Once I have all my visual reference, I begin sketches. If there is a timeline, I organize the flow of the visual elements to take the viewer through the progression of years in a clear and easily understood way. Mixing portraits of pivotal or iconic individuals with scenes and architecture from the period, I try to move viewers into the art through varying perspectives, guiding them around the entire composition as they follow the order of the timeline. For example, The Settlement of The West mural flows from right to left, or East to West as the points on a compass, and all the visual elements are composed to move the viewer’s eye in the direction followed by western migration over 150 years ago. The Gunfighter mural does the same thing. Both may be viewed either from left to right (most recent to oldest), or right to left. Elements are grouped in sections, inviting viewers into the art, encouraging them to linger in one period or another as they choose.
My sketches are made up of many layers of tissue paper, as I alter sizes and move elements around until I achieve an effective balance and composition. Once I have a rough idea of the overall flow, I render tighter tissues of all the elements, taping them together for final approval by the client. I try to resolve everything in the sketch stage, as scratchboard is not a medium that lends itself to changes at the finished stage. In working into the board I always attempt to convey the look and ‘feel’ of the surfaces I am rendering. I enjoy trying to convey the differences between metal and flesh, silk and wood, soft and hard, shiny and dull, etc.

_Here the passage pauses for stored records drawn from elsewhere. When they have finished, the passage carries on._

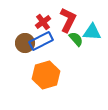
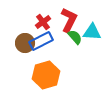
red L-shape: moved 1 px right
green semicircle: moved 1 px left, 2 px up
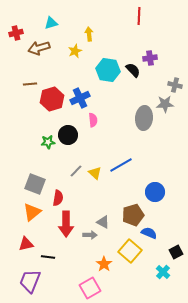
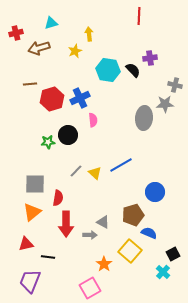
gray square: rotated 20 degrees counterclockwise
black square: moved 3 px left, 2 px down
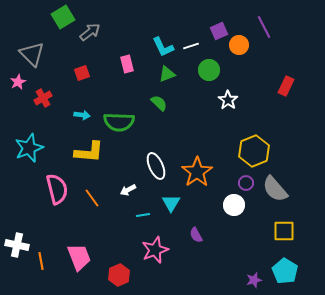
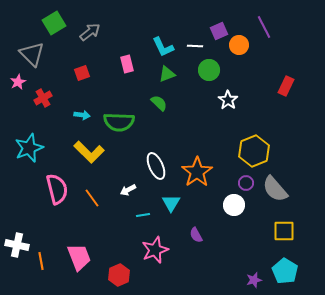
green square at (63, 17): moved 9 px left, 6 px down
white line at (191, 46): moved 4 px right; rotated 21 degrees clockwise
yellow L-shape at (89, 152): rotated 40 degrees clockwise
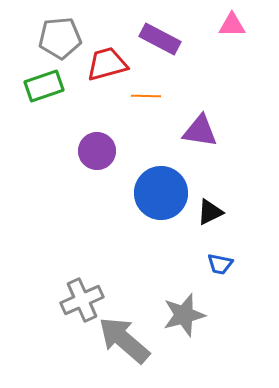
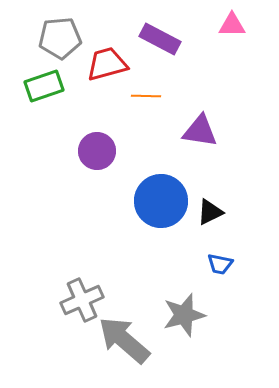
blue circle: moved 8 px down
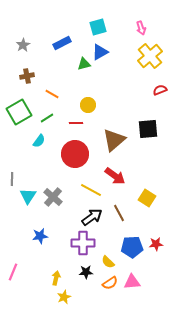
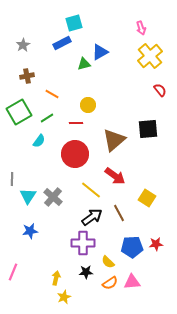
cyan square: moved 24 px left, 4 px up
red semicircle: rotated 72 degrees clockwise
yellow line: rotated 10 degrees clockwise
blue star: moved 10 px left, 5 px up
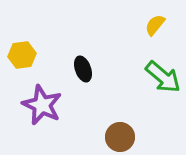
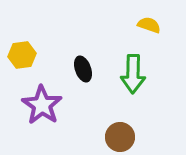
yellow semicircle: moved 6 px left; rotated 70 degrees clockwise
green arrow: moved 30 px left, 3 px up; rotated 51 degrees clockwise
purple star: rotated 9 degrees clockwise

The line work of the scratchboard, usually done in black or sepia, becomes the foundation for the color, which is applied at the final stages of finishing the art. I often tend to mix media throughout the entire process, scratching, painting, fading back and ‘aging’ with steel wool, drawing and inking, pasting in type, even resorting to collage at times. When I’m finally satisfied, the finished piece is brushed with clear acrylic.